7. The line width measurement device according to claim 1, wherein the first backlight source is a light-emitting diode component, a cold cathode lamp or an incandescent lamp.

8. The line width measurement device according to claim 1, wherein the second backlight source is a light-emitting diode component, a cold cathode lamp or an incandescent lamp.

9. The line width measurement device according to claim 1, wherein the pattern to be measured is a transparent electrode layer of liquid crystal glass or a black matrix layer of a color filter.

10. The line width measurement device according to claim 9, wherein the imaging device captures an image of the bottom side of the pattern to be measured.

11. A line width measurement device used to capture an image of a pattern to be measured, wherein the line width measurement device at least includes: A first backlight source and a second backlight source. The first backlight source and the second backlight source are respectively installed below the bottom side of the pattern to be measured, and project backlighting on the pattern to be measured. superior;

The imaging device is installed above the top side of the pattern to be measured, and is used to capture the image of the pattern to be measured.

12. The line width measurement device according to claim 11, wherein the imaging device captures an image of the bottom side of the pattern to be measured.

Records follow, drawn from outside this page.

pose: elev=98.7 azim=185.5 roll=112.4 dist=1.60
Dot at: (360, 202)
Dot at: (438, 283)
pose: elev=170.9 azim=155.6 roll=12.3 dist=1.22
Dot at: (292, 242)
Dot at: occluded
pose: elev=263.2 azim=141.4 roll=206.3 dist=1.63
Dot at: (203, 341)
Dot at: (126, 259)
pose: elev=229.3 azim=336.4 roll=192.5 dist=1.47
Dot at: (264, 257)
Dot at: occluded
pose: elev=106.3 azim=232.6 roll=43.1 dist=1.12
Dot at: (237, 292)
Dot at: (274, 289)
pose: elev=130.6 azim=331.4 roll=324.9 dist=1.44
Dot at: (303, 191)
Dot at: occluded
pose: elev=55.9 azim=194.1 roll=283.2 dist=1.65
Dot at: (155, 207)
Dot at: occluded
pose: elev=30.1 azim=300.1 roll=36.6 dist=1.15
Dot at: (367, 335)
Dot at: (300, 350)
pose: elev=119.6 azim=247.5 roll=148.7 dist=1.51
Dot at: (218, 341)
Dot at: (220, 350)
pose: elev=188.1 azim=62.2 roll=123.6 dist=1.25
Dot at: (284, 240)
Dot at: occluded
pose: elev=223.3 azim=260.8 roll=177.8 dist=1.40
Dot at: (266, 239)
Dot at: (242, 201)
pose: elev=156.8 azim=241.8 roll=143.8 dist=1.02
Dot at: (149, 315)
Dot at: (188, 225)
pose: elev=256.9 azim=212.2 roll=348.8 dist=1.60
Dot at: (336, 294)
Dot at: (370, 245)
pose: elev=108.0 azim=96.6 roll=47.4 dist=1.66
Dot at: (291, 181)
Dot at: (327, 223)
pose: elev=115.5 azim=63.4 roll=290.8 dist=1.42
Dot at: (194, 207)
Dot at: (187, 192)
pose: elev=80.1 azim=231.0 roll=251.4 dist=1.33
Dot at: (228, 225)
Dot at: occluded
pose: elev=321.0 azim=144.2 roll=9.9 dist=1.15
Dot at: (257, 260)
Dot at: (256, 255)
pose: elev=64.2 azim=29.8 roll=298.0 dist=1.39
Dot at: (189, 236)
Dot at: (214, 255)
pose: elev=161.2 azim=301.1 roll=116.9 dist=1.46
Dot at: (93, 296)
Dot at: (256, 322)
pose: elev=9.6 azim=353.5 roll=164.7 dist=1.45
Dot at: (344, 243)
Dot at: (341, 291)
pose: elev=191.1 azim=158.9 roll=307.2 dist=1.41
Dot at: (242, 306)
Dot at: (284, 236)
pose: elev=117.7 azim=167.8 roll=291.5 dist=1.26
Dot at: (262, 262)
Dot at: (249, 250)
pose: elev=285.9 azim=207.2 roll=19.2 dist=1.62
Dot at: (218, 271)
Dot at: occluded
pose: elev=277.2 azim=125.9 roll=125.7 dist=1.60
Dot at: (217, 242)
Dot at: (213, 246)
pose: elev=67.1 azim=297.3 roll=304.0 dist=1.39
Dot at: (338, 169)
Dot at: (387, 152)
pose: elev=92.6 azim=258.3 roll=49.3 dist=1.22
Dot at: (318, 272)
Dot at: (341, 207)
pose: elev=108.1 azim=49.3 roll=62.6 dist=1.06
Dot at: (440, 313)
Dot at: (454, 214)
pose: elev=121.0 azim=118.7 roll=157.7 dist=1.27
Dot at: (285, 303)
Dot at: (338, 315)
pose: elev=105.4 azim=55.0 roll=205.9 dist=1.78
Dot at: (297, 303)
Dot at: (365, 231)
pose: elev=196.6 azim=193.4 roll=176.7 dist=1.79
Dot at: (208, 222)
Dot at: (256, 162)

13. The line width measurement device according to claim 12, wherein the incident directions of the back illumination projected by the first back light source and the second back light source respectively form a certain angle with each other.

14. The line width measuring device according to claim 13, wherein the width of the bottom side orthographic projection of the pattern to be measured is greater than the width of the top side orthographic projection of the pattern to be measured.

15. The line width measurement device according to claim 14, wherein the cross-section of the pattern to be measured is trapezoidal.

16. The line width measurement device according to claim 11, wherein the incident direction of the back illumination is perpendicular to the bottom side of the pattern to be measured.

17. The line width measurement device according to claim 11, wherein the line width measurement device further includes a computer, the computer is connected to the imaging device and receives the image captured by the imaging device. image.

18. The line width measurement device according to claim 11, wherein the first backlight source is a light emitting diode component, a cold cathode lamp or an incandescent lamp.

19. The line width measurement device as claimed in claim 11, wherein the second backlight source is a light emitting diode component, a cold cathode lamp or an incandescent lamp.

20. The line width measurement device according to claim 11, wherein the pattern to be measured is a transparent electrode layer of liquid crystal glass or a black matrix layer of a color filter.